Exercise: Search the data for the string "proyecto" and copy each line in which it appears.

Data excerpts:
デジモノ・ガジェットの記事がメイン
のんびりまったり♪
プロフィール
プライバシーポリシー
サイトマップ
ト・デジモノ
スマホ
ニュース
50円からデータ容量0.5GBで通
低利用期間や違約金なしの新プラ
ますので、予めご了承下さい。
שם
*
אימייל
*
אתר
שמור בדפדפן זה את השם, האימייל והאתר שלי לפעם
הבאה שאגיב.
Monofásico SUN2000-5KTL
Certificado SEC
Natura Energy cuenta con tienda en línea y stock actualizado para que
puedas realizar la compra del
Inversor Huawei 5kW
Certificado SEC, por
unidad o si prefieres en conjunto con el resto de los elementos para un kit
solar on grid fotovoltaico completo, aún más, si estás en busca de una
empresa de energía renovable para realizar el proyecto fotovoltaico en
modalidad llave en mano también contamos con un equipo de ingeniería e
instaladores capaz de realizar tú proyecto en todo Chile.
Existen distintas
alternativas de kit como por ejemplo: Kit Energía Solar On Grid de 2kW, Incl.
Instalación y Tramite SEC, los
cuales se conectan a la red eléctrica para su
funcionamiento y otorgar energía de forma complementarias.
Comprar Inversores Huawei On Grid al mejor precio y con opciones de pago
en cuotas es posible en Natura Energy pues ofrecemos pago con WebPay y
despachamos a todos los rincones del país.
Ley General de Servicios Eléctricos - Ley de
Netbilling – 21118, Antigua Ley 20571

---

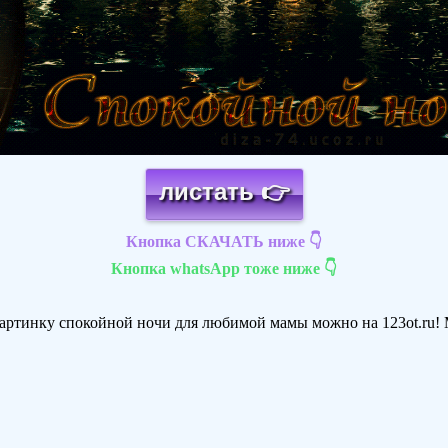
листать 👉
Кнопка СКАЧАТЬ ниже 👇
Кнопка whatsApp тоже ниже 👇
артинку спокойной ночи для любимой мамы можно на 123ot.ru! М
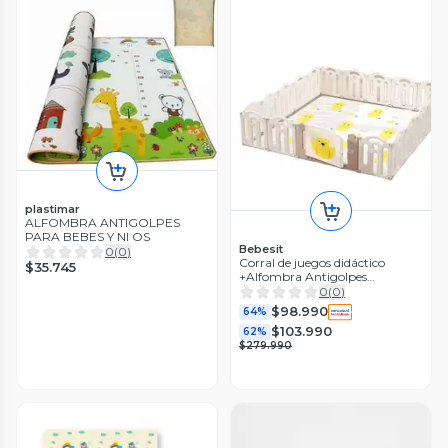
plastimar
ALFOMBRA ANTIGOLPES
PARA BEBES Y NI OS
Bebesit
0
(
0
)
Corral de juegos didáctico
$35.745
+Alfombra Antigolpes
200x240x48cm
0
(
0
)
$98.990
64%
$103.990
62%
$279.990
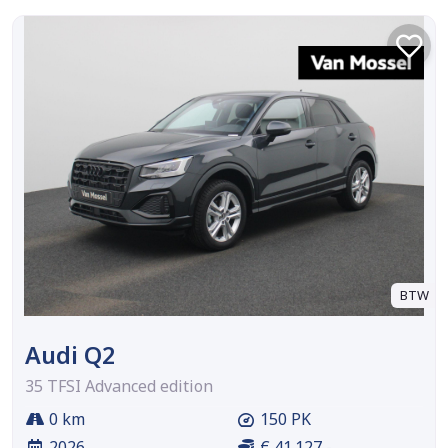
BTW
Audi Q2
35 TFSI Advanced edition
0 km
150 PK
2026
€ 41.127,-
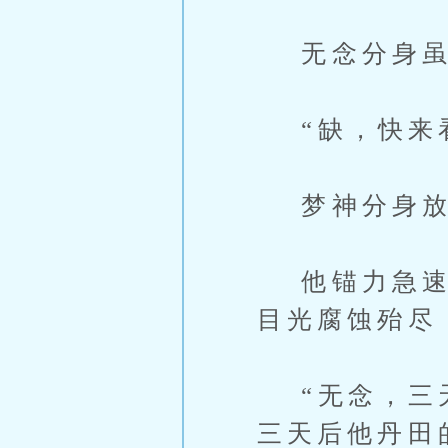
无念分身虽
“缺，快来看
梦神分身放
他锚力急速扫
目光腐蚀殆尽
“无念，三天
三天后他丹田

Solution below:
empresa de energía renovable para realizar el proyecto fotovoltaico en
instaladores capaz de realizar tú proyecto en todo Chile.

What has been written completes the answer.